According to Māori legend, Kupe, the great Polynesian navigator came to the South Pacific around 1200 years ago. His first sight was not of the land itself but of a long white cloud that hovered above it, and so he named it Aotearoa, which in Māori means the Land of the Long White Cloud. The country was later called New Zealand.
Today New Zealand is proud of its identity as a Pacific nation, based on a partnership between Pakeha, as New Zealanders of European origin are called, and Māori. At the heart of that partnership is the Treaty of Waitangi, an agreement that lives on as a national symbol for unity and understanding between cultures.
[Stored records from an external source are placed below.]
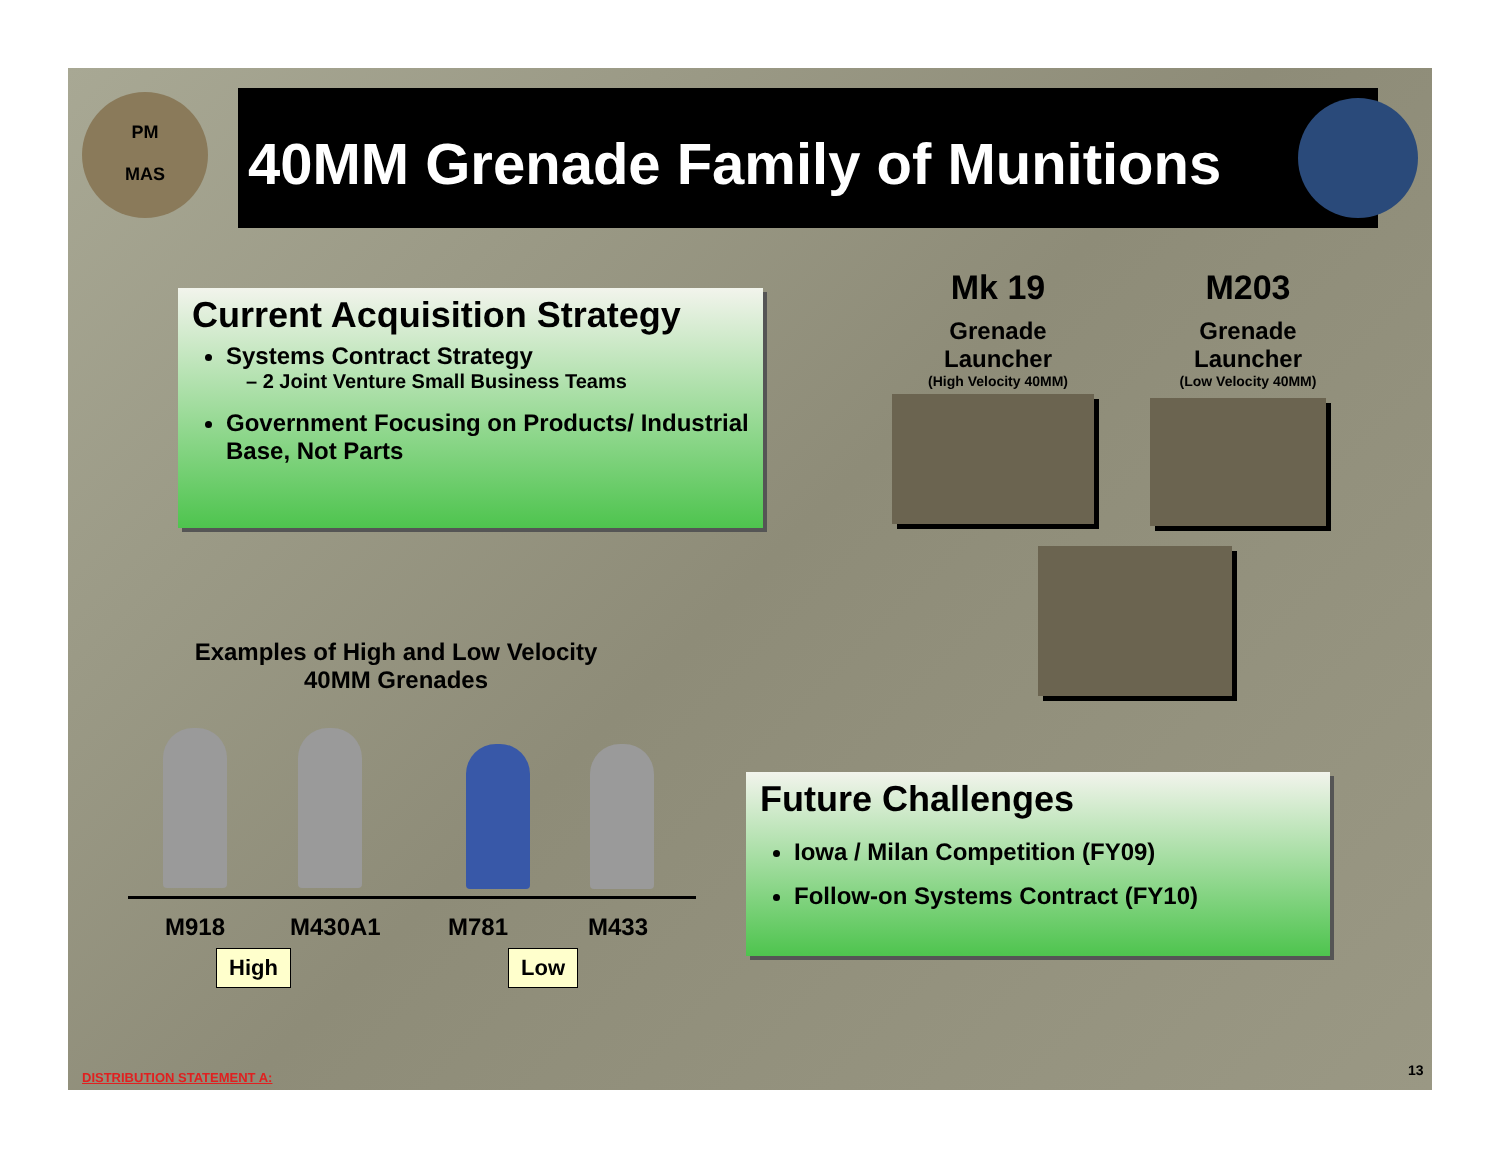40MM Grenade Family of Munitions
PM
MAS
Current Acquisition Strategy
Systems Contract Strategy
– 2 Joint Venture Small Business Teams
Government Focusing on Products/ Industrial Base, Not Parts
Mk 19
Grenade
Launcher
(High Velocity 40MM)
M203
Grenade
Launcher
(Low Velocity 40MM)
Examples of High and Low Velocity
40MM Grenades
M918 M430A1 M781 M433
High Low
Future Challenges
Iowa / Milan Competition (FY09)
Follow-on Systems Contract (FY10)
DISTRIBUTION STATEMENT A: 13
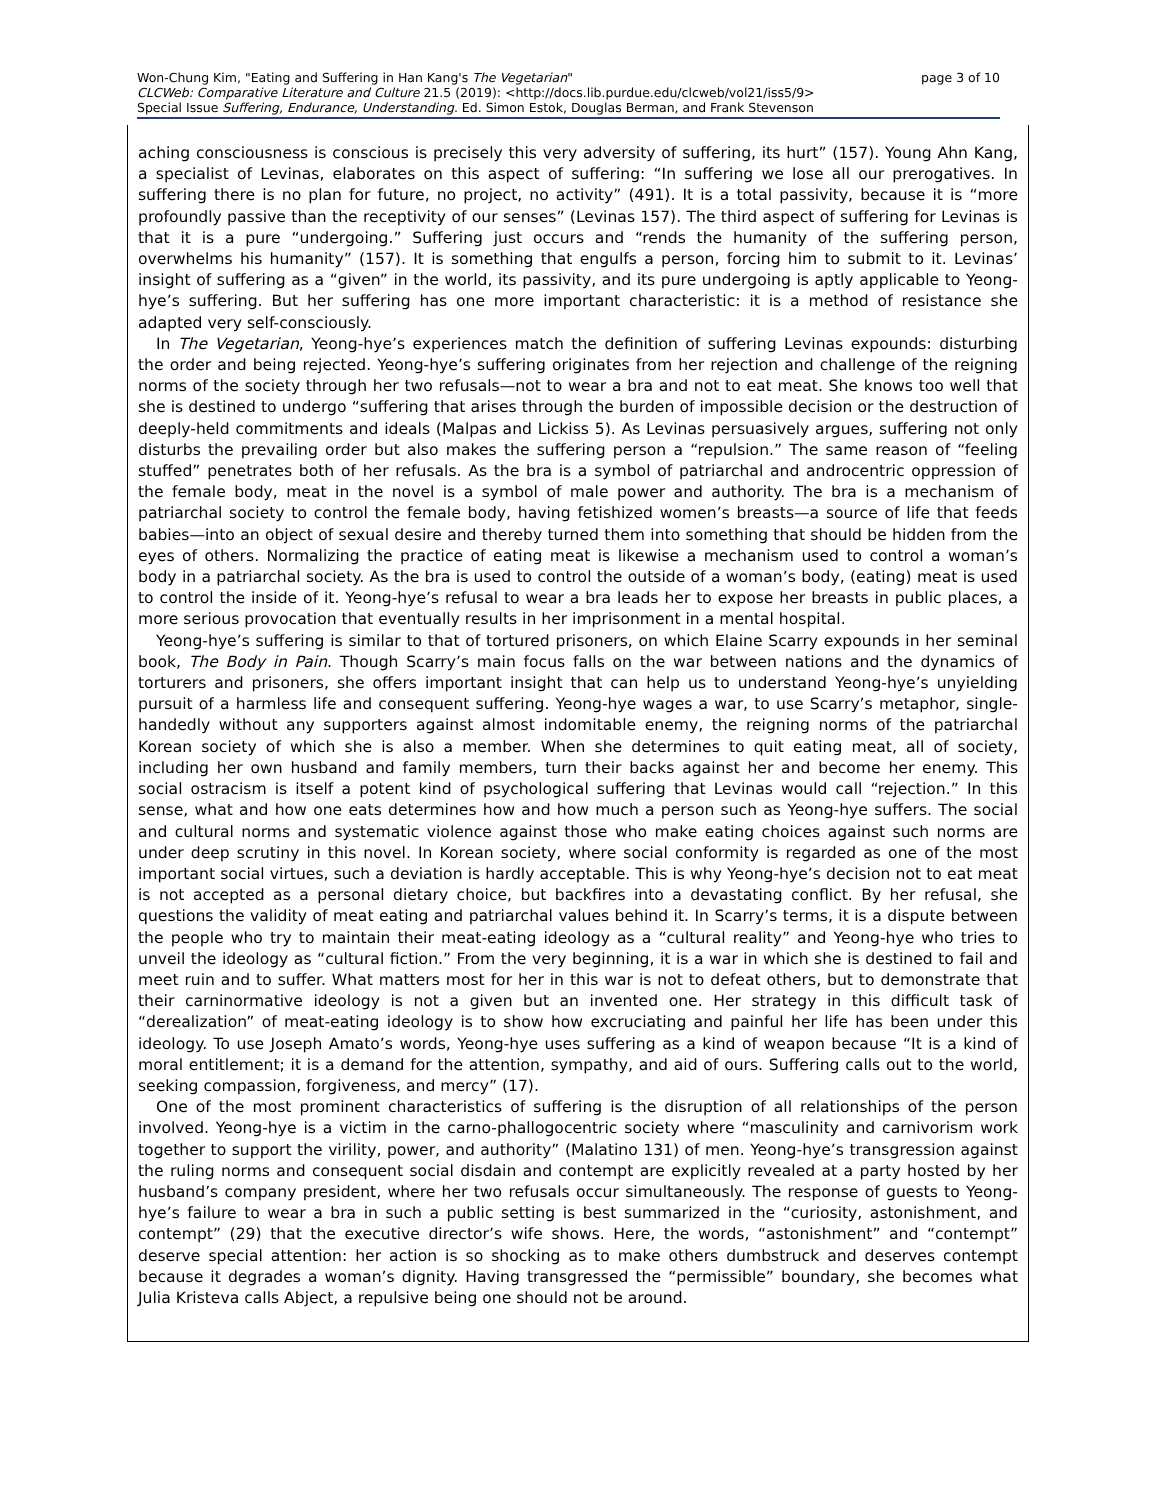Won-Chung Kim, "Eating and Suffering in Han Kang's The Vegetarian" page 3 of 10
CLCWeb: Comparative Literature and Culture 21.5 (2019): <http://docs.lib.purdue.edu/clcweb/vol21/iss5/9>
Special Issue Suffering, Endurance, Understanding. Ed. Simon Estok, Douglas Berman, and Frank Stevenson
aching consciousness is conscious is precisely this very adversity of suffering, its hurt” (157). Young Ahn Kang, a specialist of Levinas, elaborates on this aspect of suffering: “In suffering we lose all our prerogatives. In suffering there is no plan for future, no project, no activity” (491). It is a total passivity, because it is “more profoundly passive than the receptivity of our senses” (Levinas 157). The third aspect of suffering for Levinas is that it is a pure “undergoing.” Suffering just occurs and “rends the humanity of the suffering person, overwhelms his humanity” (157). It is something that engulfs a person, forcing him to submit to it. Levinas’ insight of suffering as a “given” in the world, its passivity, and its pure undergoing is aptly applicable to Yeong-hye’s suffering. But her suffering has one more important characteristic: it is a method of resistance she adapted very self-consciously.
In The Vegetarian, Yeong-hye’s experiences match the definition of suffering Levinas expounds: disturbing the order and being rejected. Yeong-hye’s suffering originates from her rejection and challenge of the reigning norms of the society through her two refusals—not to wear a bra and not to eat meat. She knows too well that she is destined to undergo “suffering that arises through the burden of impossible decision or the destruction of deeply-held commitments and ideals (Malpas and Lickiss 5). As Levinas persuasively argues, suffering not only disturbs the prevailing order but also makes the suffering person a “repulsion.” The same reason of “feeling stuffed” penetrates both of her refusals. As the bra is a symbol of patriarchal and androcentric oppression of the female body, meat in the novel is a symbol of male power and authority. The bra is a mechanism of patriarchal society to control the female body, having fetishized women’s breasts—a source of life that feeds babies—into an object of sexual desire and thereby turned them into something that should be hidden from the eyes of others. Normalizing the practice of eating meat is likewise a mechanism used to control a woman’s body in a patriarchal society. As the bra is used to control the outside of a woman’s body, (eating) meat is used to control the inside of it. Yeong-hye’s refusal to wear a bra leads her to expose her breasts in public places, a more serious provocation that eventually results in her imprisonment in a mental hospital.
Yeong-hye’s suffering is similar to that of tortured prisoners, on which Elaine Scarry expounds in her seminal book, The Body in Pain. Though Scarry’s main focus falls on the war between nations and the dynamics of torturers and prisoners, she offers important insight that can help us to understand Yeong-hye’s unyielding pursuit of a harmless life and consequent suffering. Yeong-hye wages a war, to use Scarry’s metaphor, single-handedly without any supporters against almost indomitable enemy, the reigning norms of the patriarchal Korean society of which she is also a member. When she determines to quit eating meat, all of society, including her own husband and family members, turn their backs against her and become her enemy. This social ostracism is itself a potent kind of psychological suffering that Levinas would call “rejection.” In this sense, what and how one eats determines how and how much a person such as Yeong-hye suffers. The social and cultural norms and systematic violence against those who make eating choices against such norms are under deep scrutiny in this novel. In Korean society, where social conformity is regarded as one of the most important social virtues, such a deviation is hardly acceptable. This is why Yeong-hye’s decision not to eat meat is not accepted as a personal dietary choice, but backfires into a devastating conflict. By her refusal, she questions the validity of meat eating and patriarchal values behind it. In Scarry’s terms, it is a dispute between the people who try to maintain their meat-eating ideology as a “cultural reality” and Yeong-hye who tries to unveil the ideology as “cultural fiction.” From the very beginning, it is a war in which she is destined to fail and meet ruin and to suffer. What matters most for her in this war is not to defeat others, but to demonstrate that their carninormative ideology is not a given but an invented one. Her strategy in this difficult task of “derealization” of meat-eating ideology is to show how excruciating and painful her life has been under this ideology. To use Joseph Amato’s words, Yeong-hye uses suffering as a kind of weapon because “It is a kind of moral entitlement; it is a demand for the attention, sympathy, and aid of ours. Suffering calls out to the world, seeking compassion, forgiveness, and mercy” (17).
One of the most prominent characteristics of suffering is the disruption of all relationships of the person involved. Yeong-hye is a victim in the carno-phallogocentric society where “masculinity and carnivorism work together to support the virility, power, and authority” (Malatino 131) of men. Yeong-hye’s transgression against the ruling norms and consequent social disdain and contempt are explicitly revealed at a party hosted by her husband’s company president, where her two refusals occur simultaneously. The response of guests to Yeong-hye’s failure to wear a bra in such a public setting is best summarized in the “curiosity, astonishment, and contempt” (29) that the executive director’s wife shows. Here, the words, “astonishment” and “contempt” deserve special attention: her action is so shocking as to make others dumbstruck and deserves contempt because it degrades a woman’s dignity. Having transgressed the “permissible” boundary, she becomes what Julia Kristeva calls Abject, a repulsive being one should not be around.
In fact, the main campus and the name Whitireia has been donated by the local tribe, Ngāti Toa. Whitireia means first light and is named after the local mountain that can be clearly seen from the campus.
POPULATION
By world standards, New Zealand is lightly populated at 4.25 million people. Eighty percent of the people are of European ancestry - mostly from Britain, but also from Holland, Germany, the former Yugoslavia, Greece and other nations. Many Chinese and Indians have also lived in New Zealand for generations. One in seven New Zealanders is Māori. New Zealand is an English-speaking nation and part of the British Commonwealth, therefore all New Zealanders speak English, but Māori is recognised as an official language and is becoming more widely spoken.
With fresh air, a clean environment, friendly people and everything from large metropolitan areas to small rural towns, international students find New Zealand a great place to live.